Starting shit off with “Anything ‘Cept the Truth,” Heart On is one of those truly kickass rock records that hits all the right notes and delivers the goodies in hard-nosed style. Witness the sweltering riffs, dig the hand claps, marvel at the swagger of it all. “I only smile when I tell a lie,” Hughes tells us on the opening cut over a sea of scuzz rock.

It would be easy to dismiss these badass Eagles of Death Metal as some sort of two-bit comedy act or a spoof band like The Darkness or Metallica, but there is much more going on here than meets the eye. In between the ear-splitting, feverish guitars,Heart On seamlessly integrates a core of golden wisdom and introspection.

The album’s central ballad is one such moment. “Now I’m a Fool” could be about lost love or sturdiness or bluster or Hollywood. One thing’s for sure, though, it’s a damn fine rock tune.
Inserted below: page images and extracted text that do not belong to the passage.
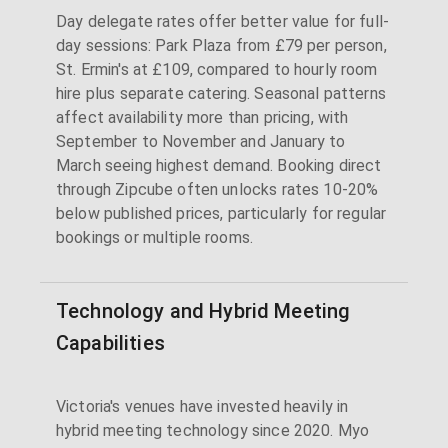
Day delegate rates offer better value for full-
day sessions: Park Plaza from £79 per person,
St. Ermin's at £109, compared to hourly room
hire plus separate catering. Seasonal patterns
affect availability more than pricing, with
September to November and January to
March seeing highest demand. Booking direct
through Zipcube often unlocks rates 10-20%
below published prices, particularly for regular
bookings or multiple rooms.
Technology and Hybrid Meeting
Capabilities
Victoria's venues have invested heavily in
hybrid meeting technology since 2020. Myo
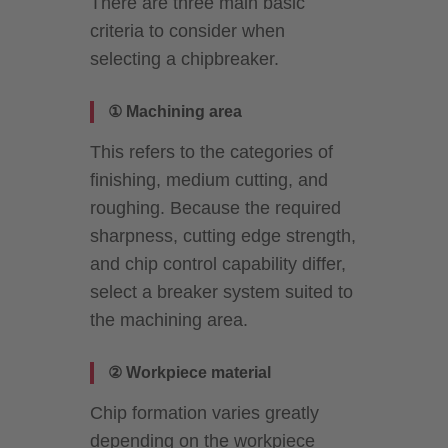
There are three main basic
criteria to consider when
selecting a chipbreaker.
① Machining area
This refers to the categories of
finishing, medium cutting, and
roughing. Because the required
sharpness, cutting edge strength,
and chip control capability differ,
select a breaker system suited to
the machining area.
② Workpiece material
Chip formation varies greatly
depending on the workpiece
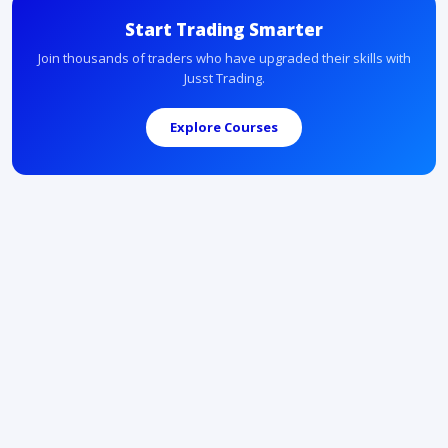
Start Trading Smarter
Join thousands of traders who have upgraded their skills with
Jusst Trading.
Explore Courses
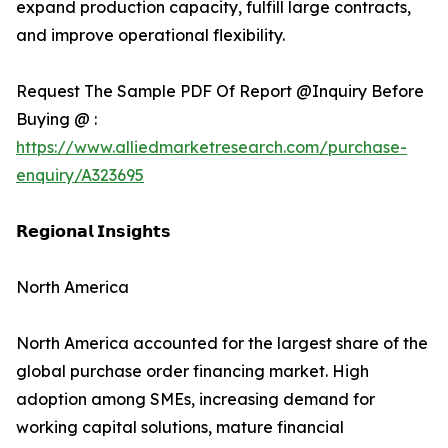
expand production capacity, fulfill large contracts,
and improve operational flexibility.
Request The Sample PDF Of Report @Inquiry Before
Buying @ :
https://www.alliedmarketresearch.com/purchase-
enquiry/A323695
𝗥𝗲𝗴𝗶𝗼𝗻𝗮𝗹 𝗜𝗻𝘀𝗶𝗴𝗵𝘁𝘀
North America
North America accounted for the largest share of the
global purchase order financing market. High
adoption among SMEs, increasing demand for
working capital solutions, mature financial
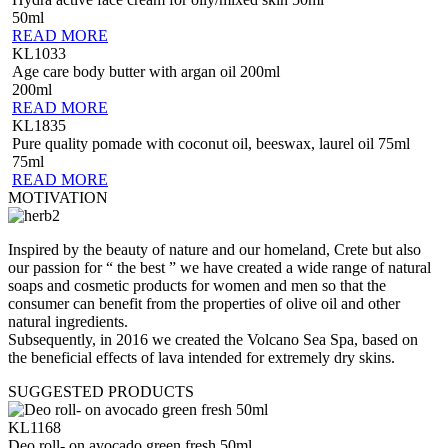
50ml
READ MORE
KL1033
Age care body butter with argan oil 200ml
200ml
READ MORE
KL1835
Pure quality pomade with coconut oil, beeswax, laurel oil 75ml
75ml
READ MORE
MOTIVATION
Inspired by the beauty of nature and our homeland, Crete but also
our passion for “ the best ” we have created a wide range of natural
soaps and cosmetic products for women and men so that the
consumer can benefit from the properties of olive oil and other
natural ingredients.
Subsequently, in 2016 we created the Volcano Sea Spa, based on
the beneficial effects of lava intended for extremely dry skins.
SUGGESTED PRODUCTS
KL1168
Deo roll- on avocado green fresh 50ml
Coated with self-awareness and given a startlingly gentle dose of backing vocals from Baby Duck’s “subtle lines, oohs, aahs,” the song works every way it should.

Heart On is really about fun, of course, despite some delicate moments. “(I Used to Couldn’t Dance) Tight Pants” has big brass balls and swells with killer riffage, howling-mad vocals, and a yummy keystone of disco charm. “There ain’t no parking on this dance floor, now step aside….tight pants!”

“How Can A Man With So Many Friends Feel So Alone” finds EoDM wearing the Rolling Stones influences on their sleeveless shirts, punching out a riff Richards would be proud of over a track that aptly tinkles with piano and boogie-woogie tone. And “Cheap Thrills” gives us another lethal riff that is sure to make you want to make babies and backing vocals from the Eagle’ettes (Brody Dalle, Kim Martinelli, Erin Smith, and Kat Von D).

Packed with basement bass lines, riffs that Satan will be giving kids for Christmas, impenetrable vocals worthy of only the finest gods of rock, and enough adroit pageantry to make Axl pray for Japanese Socialism, Heart On is a rock and roll glam/garage record designed to make it hot and sticky all night long.